Friday, August 14, 2009

Bits and Bytes: My junior high orientation was never quite like this...



This is related to baseball in only the thinnest of ways, but here goes: The Red Sox just sent along what may be the most entertaining press release in the history of the written word. It touts the Red Sox Foundation hosting a city-wide middle school orientation Fenway Park Sunday, and if that’s not enough to make you wish you were 11 or 12 again, well, then you have no soul.

Not saying I’m jealous or anything, but I’m pretty sure my junior high orientation in 1985 occurred not at Fenway Park (of course, given I grew up two hours away from Boston, hosting orientation there would have been rather expensive and senseless) but during the spring of my sixth-grade year. That’s right, I’m so old that back in my day, junior high began in seventh grade. And we liked it!

A guidance counselor from the junior high came in to tell us how it was time to grow up because we’d have a lot more homework, would have to read stuff more challenging than Judy Blume and would no longer have recess. I can still remember the sinking feeling I got upon realizing I would no longer be among the last kids picked for kickball, softball and any other sort of athletic activity that required, you know, athleticism. (Of course we never picked teams for running laps around the playground. That, as the son of a marathon runner, was one thing I could do reasonably well) Childhood came to a screeching halt that day. Thanks a lot, random guidance counselor!

That these kids get to hang out with Wally at the lyrical bandbox isn’t what jumped out at me, though. I hate online acronyms, but this part of the release had me ROTFLMAO:

“The middle school years can be challenging for children and their parents, given the many changes that take place for children, both in terms of new schools and increased academic demands, as well as the social, emotional and physical changes that occur at this age.”

That’s a pretty long way of saying when it’s time to CHANGE, you’ve got to reARRANGE!

Here’s a couple other news items completely unrelated to puberty:

—While reading about middle school orientation at Fenway Park made me feel old, I’m not nearly old enough so that my declarations that Player X is the best I’ve ever seen at something should carry a whole lot of weight. So take this for what it’s worth: Alex Gonzalez, whom the Sox re-acquired today from the Reds, played the best shortstop I have ever seen during his previous stint with the Sox in 2006. The Sox posted the best fielding percentage in major league history that season, anchored in no small part by Gonzalez, whose .985 fielding percentage led AL shortstops and was the best in Sox history by a shortstop.
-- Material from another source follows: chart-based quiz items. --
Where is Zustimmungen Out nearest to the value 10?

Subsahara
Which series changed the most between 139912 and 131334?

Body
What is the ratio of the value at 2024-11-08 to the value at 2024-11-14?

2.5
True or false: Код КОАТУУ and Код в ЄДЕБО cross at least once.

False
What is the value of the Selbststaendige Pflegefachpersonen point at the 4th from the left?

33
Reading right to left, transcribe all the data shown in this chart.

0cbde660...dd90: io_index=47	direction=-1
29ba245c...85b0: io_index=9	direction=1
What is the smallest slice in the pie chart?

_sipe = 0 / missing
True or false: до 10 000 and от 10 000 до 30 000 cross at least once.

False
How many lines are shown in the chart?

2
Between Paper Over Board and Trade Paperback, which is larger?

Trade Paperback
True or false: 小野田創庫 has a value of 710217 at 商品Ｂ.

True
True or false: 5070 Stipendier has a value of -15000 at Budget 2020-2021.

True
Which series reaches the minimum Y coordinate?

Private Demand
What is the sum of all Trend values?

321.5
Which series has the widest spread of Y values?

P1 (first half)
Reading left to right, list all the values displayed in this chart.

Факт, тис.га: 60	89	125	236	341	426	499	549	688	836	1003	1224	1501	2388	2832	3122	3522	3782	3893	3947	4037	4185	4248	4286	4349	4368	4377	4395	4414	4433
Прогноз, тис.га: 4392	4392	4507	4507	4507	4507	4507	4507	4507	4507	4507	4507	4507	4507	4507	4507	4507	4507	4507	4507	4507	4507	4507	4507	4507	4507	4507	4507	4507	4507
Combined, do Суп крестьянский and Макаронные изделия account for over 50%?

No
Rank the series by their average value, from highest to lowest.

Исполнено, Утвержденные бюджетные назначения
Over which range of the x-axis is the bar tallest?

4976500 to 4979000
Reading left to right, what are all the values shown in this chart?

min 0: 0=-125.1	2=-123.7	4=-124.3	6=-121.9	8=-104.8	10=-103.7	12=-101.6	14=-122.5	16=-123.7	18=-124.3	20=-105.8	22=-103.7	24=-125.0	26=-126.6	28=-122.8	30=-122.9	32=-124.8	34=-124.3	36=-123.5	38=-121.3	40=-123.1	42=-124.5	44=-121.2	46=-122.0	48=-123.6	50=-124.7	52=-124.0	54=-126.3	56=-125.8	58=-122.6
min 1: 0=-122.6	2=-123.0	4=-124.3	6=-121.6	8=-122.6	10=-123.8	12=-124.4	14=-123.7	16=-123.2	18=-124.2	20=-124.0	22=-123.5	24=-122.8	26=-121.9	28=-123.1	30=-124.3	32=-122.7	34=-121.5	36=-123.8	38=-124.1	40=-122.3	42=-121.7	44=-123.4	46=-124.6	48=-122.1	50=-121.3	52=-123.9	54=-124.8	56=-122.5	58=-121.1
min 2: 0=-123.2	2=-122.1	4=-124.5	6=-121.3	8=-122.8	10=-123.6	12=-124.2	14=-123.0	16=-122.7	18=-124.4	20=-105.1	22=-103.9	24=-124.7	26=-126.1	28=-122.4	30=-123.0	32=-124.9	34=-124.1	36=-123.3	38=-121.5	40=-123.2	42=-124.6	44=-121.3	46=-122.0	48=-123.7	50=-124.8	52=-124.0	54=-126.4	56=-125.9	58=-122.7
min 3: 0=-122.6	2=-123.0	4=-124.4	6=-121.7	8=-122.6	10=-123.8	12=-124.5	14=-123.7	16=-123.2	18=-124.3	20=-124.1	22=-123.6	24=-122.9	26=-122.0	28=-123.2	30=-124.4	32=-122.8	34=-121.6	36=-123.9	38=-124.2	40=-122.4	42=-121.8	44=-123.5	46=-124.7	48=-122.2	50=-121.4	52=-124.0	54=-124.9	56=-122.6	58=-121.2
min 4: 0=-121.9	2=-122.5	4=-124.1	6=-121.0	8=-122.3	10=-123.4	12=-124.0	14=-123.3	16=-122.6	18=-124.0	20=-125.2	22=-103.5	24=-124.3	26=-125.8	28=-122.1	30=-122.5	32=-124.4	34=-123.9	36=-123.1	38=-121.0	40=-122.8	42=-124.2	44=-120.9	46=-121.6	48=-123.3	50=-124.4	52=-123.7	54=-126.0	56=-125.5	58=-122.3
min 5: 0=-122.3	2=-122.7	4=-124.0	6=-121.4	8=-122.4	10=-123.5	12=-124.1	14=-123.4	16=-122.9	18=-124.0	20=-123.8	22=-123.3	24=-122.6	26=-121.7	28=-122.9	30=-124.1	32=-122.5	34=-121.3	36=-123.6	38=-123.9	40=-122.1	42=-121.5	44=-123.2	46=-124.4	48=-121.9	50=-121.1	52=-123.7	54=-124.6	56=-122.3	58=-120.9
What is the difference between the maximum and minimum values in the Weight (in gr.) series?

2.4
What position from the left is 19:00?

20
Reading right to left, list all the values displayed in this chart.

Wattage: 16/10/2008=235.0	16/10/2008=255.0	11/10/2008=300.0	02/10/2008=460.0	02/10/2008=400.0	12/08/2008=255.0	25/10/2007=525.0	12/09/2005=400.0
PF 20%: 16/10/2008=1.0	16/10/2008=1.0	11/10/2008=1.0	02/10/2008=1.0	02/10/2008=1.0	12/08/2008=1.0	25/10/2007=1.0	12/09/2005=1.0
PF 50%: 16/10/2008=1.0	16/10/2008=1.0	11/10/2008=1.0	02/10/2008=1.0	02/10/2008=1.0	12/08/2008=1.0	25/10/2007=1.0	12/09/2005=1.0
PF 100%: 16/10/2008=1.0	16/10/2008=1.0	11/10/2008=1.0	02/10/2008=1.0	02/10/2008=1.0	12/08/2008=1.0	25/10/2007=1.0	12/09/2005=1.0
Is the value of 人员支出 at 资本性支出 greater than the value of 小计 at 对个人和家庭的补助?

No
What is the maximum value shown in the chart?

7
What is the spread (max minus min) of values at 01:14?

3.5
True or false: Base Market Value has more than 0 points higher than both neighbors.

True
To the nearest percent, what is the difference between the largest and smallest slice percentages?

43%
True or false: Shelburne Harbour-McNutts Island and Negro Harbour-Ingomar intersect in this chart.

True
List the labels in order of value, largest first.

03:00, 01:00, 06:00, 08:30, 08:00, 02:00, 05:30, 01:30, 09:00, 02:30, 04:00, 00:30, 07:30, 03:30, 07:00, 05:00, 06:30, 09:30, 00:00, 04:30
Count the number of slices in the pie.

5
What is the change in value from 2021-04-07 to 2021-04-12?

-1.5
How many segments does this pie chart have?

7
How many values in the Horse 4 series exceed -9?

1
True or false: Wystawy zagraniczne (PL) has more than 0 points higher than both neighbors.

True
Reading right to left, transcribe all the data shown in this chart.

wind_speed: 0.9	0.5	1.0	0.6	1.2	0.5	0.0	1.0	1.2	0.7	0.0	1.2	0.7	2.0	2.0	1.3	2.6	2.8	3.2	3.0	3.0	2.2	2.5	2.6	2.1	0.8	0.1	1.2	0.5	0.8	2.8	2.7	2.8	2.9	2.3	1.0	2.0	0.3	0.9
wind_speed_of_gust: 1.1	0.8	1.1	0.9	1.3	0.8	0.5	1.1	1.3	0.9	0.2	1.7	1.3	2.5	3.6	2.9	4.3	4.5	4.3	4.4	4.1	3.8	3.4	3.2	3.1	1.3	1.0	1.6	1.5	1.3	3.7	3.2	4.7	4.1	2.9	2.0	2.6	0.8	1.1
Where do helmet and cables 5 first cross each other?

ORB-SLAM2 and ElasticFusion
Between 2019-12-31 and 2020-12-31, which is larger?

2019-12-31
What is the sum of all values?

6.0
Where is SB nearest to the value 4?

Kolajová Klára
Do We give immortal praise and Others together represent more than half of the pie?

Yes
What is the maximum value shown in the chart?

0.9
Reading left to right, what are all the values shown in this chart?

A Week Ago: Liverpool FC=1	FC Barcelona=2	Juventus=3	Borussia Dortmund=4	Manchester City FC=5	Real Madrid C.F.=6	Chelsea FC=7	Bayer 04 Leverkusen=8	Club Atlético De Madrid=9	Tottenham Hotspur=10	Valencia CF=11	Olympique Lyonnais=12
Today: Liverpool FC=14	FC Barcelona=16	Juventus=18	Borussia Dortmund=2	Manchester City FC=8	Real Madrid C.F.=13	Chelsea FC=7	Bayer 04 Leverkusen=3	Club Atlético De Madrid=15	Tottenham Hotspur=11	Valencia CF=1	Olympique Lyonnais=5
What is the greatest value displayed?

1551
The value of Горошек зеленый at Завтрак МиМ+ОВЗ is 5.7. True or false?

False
I covered the Mets during the Rey Ordonez years, including 1999, when he was part of what Sports Illustrated called the greatest infield defense ever. And while Ordonez was magnificent, he also had a knack for turning the routine into an adventure. Gonzalez made every play and never went into mail-it-in mode.

“[Mike] Lowell told me in spring training: ‘You’re going to see this guy do something about once a week that you’ve never seen before,’” Terry Francona said at the end of the 2006 season. “And that was not an exaggeration…he did some things that were unbelievable. He did some things that didn’t even look that acrobatic. Because he’s so good, after the play, [you say] ‘how the hell did he do that?’”

Unfortunately for Gonzalez, his defensive brilliance kind of got lost in the debris of a wrecked season. The Sox finished third, rendering their historic performance on defense somewhat meaningless. Gonzalez didn’t hit a whole lot, as is his career norm, and finished the year by hitting .182 in his final 82 at-bats and missing a considerable amount of time due to an oblique injury and a family emergency.

A spate of injuries—Gonzalez missed all of last season with a fractured left knee and has battled hamstring, oblique and elbow ailments this year—has reduced his effectiveness in the field to the point where it’s uncertain if the Gonzalez of ’09 is even an upgrade over utilityman Nick Green. Gonzalez will need to rediscover his defensive form of three years ago in order to really improve the Sox, since his offense has declined to rock bottom levels: He’s hitting .210 with a .258 on-base percentage and 15 extra-base hits in 243 at-bats.

Still, with the Reds actually paying some of Gonzalez’ remaining salary and the Sox only having to give up minor league infielder Kris Negron—who has yet to advance beyond Single-A after almost four years in the chain—it was well worth it for the Sox to take the gamble that Gonzalez has some magic left in his glove. I’d tune in this weekend, just in case.

—From the “egads, man, what are they thinking” department comes this: The Orioles expect to go to a six-man rotation in September in order to limit the innings of their young starters. Don’t they know the bad juju generated by such plans? I do wonder, though, if there’s some Orioles blogger salivating at the possibility of the six-man rotation and firing off thousands of words on the possibilities.